[WHAT THE TASK REQUIRES]:
Among the entries that follow, locate the line with "X366930000Y-165810000I420000J0D01*" and the line with "assign c = 4'bxxxx;". Output those lines and all lines in between, exactly, minus the pictures.

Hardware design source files
----------------

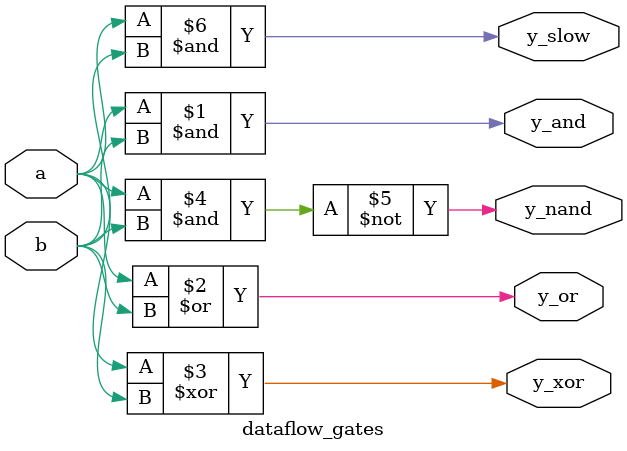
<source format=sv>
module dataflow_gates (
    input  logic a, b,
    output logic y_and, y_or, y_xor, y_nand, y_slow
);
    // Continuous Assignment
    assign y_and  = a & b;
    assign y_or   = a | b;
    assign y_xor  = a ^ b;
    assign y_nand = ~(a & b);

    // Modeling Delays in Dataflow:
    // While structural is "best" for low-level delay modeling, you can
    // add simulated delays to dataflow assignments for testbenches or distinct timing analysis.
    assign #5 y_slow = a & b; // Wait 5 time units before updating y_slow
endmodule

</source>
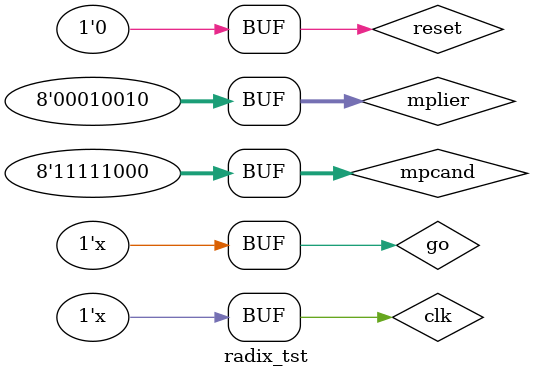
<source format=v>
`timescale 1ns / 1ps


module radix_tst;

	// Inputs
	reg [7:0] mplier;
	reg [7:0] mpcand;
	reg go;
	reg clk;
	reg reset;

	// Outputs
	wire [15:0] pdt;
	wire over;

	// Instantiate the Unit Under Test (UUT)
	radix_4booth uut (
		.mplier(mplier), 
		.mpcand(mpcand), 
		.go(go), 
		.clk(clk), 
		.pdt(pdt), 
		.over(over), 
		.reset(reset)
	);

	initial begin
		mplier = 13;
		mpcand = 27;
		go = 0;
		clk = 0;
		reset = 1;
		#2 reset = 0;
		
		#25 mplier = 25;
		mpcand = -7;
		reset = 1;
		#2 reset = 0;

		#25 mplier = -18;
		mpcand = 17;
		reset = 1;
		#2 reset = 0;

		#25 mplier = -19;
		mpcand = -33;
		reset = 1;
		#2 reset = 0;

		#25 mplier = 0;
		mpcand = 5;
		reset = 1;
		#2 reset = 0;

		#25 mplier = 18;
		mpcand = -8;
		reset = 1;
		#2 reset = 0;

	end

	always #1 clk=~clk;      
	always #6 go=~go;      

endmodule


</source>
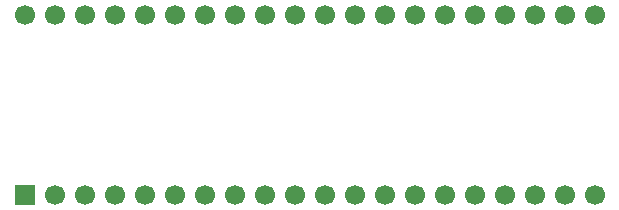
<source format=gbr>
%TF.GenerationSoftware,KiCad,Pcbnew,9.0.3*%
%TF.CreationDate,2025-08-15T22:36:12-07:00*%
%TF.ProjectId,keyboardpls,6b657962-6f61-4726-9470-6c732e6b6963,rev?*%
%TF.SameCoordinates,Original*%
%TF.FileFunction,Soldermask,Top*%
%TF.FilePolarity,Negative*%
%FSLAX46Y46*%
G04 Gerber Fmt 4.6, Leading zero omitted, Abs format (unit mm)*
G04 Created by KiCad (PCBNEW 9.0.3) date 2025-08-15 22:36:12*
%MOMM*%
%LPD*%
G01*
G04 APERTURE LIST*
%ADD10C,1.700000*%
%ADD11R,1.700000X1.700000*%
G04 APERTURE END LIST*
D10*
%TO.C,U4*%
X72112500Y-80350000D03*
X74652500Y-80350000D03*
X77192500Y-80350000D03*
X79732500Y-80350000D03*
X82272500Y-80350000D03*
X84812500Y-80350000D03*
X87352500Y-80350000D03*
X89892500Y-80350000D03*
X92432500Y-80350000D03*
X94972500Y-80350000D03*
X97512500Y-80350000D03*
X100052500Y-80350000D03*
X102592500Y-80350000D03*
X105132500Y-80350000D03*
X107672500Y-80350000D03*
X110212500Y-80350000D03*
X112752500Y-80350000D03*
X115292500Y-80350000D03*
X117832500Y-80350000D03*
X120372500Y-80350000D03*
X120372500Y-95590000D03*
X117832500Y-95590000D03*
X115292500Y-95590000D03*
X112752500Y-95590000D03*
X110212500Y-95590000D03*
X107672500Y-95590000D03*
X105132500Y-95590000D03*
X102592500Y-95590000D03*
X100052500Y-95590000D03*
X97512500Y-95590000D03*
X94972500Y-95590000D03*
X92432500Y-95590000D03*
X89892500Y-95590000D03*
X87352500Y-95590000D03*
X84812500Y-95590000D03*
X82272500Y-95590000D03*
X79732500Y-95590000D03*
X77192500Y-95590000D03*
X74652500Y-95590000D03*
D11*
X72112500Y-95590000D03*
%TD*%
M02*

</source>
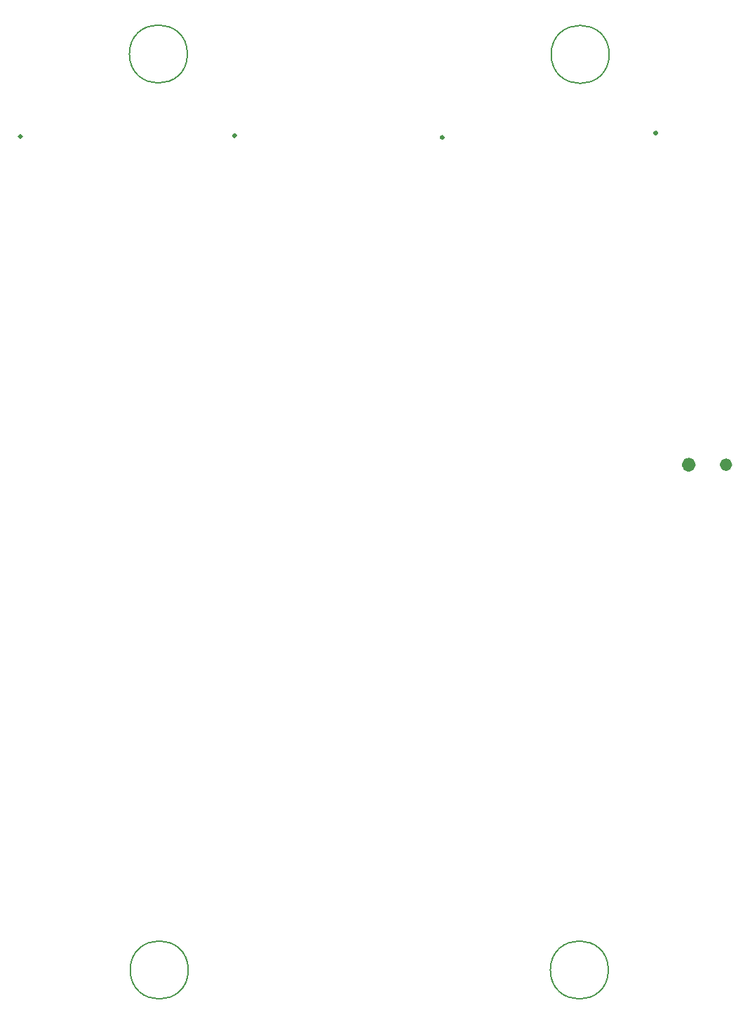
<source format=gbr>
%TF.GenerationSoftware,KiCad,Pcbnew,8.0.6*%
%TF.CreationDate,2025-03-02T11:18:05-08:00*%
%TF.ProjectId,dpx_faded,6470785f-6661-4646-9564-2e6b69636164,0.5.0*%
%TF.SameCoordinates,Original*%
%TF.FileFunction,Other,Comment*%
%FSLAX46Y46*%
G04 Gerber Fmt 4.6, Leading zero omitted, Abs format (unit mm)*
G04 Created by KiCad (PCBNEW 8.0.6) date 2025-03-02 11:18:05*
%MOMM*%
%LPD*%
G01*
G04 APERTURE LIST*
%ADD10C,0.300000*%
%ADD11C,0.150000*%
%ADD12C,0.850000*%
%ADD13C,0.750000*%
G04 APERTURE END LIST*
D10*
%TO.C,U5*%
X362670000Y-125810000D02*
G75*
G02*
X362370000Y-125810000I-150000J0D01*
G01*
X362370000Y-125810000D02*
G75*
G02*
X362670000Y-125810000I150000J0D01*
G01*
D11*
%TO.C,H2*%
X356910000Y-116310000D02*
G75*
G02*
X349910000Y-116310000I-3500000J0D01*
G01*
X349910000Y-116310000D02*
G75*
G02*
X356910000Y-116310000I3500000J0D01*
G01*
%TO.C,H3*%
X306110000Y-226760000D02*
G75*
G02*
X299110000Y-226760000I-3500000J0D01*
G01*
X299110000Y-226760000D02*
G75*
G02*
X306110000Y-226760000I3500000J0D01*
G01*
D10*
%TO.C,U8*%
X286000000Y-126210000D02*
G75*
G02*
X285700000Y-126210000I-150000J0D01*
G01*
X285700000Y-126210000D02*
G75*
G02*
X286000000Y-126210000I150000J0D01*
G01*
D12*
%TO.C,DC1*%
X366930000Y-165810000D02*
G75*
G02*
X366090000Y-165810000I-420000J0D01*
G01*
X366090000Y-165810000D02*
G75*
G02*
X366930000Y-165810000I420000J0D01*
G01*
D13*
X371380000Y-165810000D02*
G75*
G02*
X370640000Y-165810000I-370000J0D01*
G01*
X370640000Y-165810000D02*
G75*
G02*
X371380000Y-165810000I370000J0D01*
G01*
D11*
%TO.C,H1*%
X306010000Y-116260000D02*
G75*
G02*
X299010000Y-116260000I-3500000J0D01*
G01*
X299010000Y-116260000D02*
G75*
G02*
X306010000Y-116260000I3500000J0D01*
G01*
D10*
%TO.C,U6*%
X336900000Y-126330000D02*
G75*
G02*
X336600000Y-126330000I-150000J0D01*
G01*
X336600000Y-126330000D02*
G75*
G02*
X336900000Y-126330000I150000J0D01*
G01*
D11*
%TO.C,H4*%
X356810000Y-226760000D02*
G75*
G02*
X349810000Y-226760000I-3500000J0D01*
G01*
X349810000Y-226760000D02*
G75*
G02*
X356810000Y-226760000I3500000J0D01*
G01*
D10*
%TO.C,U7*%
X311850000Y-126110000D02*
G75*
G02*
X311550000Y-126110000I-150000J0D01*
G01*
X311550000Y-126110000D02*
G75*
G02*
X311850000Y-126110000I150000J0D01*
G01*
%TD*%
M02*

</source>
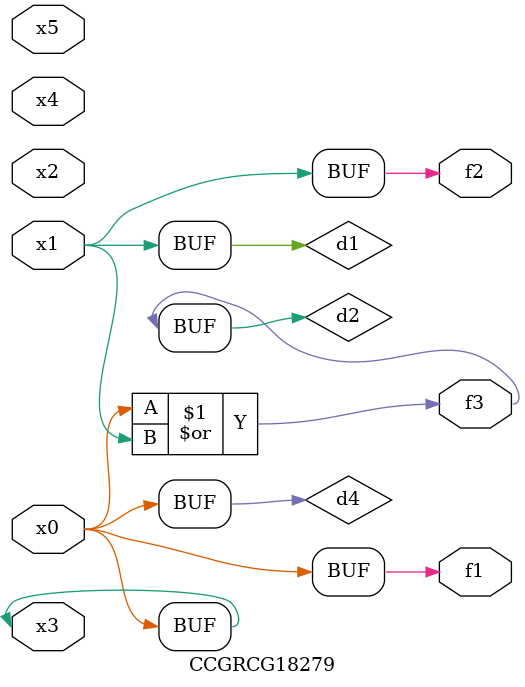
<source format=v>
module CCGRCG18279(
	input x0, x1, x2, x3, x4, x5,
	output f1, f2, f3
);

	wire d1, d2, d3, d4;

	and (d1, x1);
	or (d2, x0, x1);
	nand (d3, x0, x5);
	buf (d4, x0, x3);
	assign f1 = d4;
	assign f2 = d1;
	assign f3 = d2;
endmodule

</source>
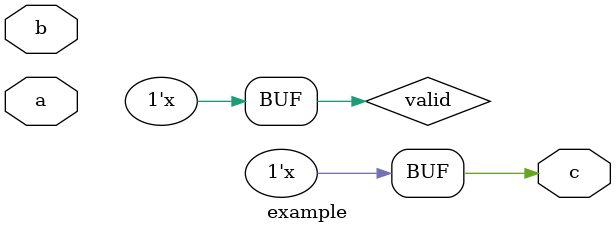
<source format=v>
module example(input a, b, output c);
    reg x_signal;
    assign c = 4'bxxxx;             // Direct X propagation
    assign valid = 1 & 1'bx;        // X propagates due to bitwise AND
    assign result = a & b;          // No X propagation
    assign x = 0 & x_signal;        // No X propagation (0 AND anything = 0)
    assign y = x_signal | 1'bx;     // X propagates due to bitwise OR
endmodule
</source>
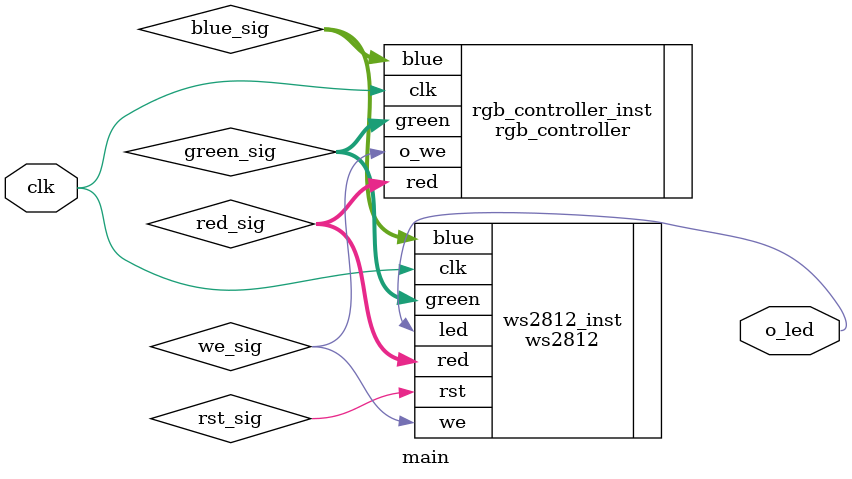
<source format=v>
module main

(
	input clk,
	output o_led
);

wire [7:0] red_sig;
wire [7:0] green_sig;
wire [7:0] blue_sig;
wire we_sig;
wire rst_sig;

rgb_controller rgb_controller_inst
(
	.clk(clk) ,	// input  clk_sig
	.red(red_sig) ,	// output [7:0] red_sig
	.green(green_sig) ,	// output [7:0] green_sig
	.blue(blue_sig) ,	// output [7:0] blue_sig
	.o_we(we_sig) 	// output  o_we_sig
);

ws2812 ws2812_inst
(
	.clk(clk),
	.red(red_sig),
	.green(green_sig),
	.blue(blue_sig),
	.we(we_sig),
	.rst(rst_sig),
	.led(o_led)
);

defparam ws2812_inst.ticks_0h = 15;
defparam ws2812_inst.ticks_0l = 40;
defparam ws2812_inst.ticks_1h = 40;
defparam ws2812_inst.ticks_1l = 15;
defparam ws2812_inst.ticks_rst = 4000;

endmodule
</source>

----------------

[RESULT FOR THIS EXERCISE]:
X366930000Y-165810000I420000J0D01*
G01*
D13*
X371380000Y-165810000D02*
G75*
G02*
X370640000Y-165810000I-370000J0D01*
G01*
X370640000Y-165810000D02*
G75*
G02*
X371380000Y-165810000I370000J0D01*
G01*
D11*
%TO.C,H1*%
X306010000Y-116260000D02*
G75*
G02*
X299010000Y-116260000I-3500000J0D01*
G01*
X299010000Y-116260000D02*
G75*
G02*
X306010000Y-116260000I3500000J0D01*
G01*
D10*
%TO.C,U6*%
X336900000Y-126330000D02*
G75*
G02*
X336600000Y-126330000I-150000J0D01*
G01*
X336600000Y-126330000D02*
G75*
G02*
X336900000Y-126330000I150000J0D01*
G01*
D11*
%TO.C,H4*%
X356810000Y-226760000D02*
G75*
G02*
X349810000Y-226760000I-3500000J0D01*
G01*
X349810000Y-226760000D02*
G75*
G02*
X356810000Y-226760000I3500000J0D01*
G01*
D10*
%TO.C,U7*%
X311850000Y-126110000D02*
G75*
G02*
X311550000Y-126110000I-150000J0D01*
G01*
X311550000Y-126110000D02*
G75*
G02*
X311850000Y-126110000I150000J0D01*
G01*
%TD*%
M02*

</source>
<source format=v>
module CCGRCG18279(
	input x0, x1, x2, x3, x4, x5,
	output f1, f2, f3
);

	wire d1, d2, d3, d4;

	and (d1, x1);
	or (d2, x0, x1);
	nand (d3, x0, x5);
	buf (d4, x0, x3);
	assign f1 = d4;
	assign f2 = d1;
	assign f3 = d2;
endmodule

</source>
<source format=v>
module example(input a, b, output c);
    reg x_signal;
    assign c = 4'bxxxx;             // Direct X propagation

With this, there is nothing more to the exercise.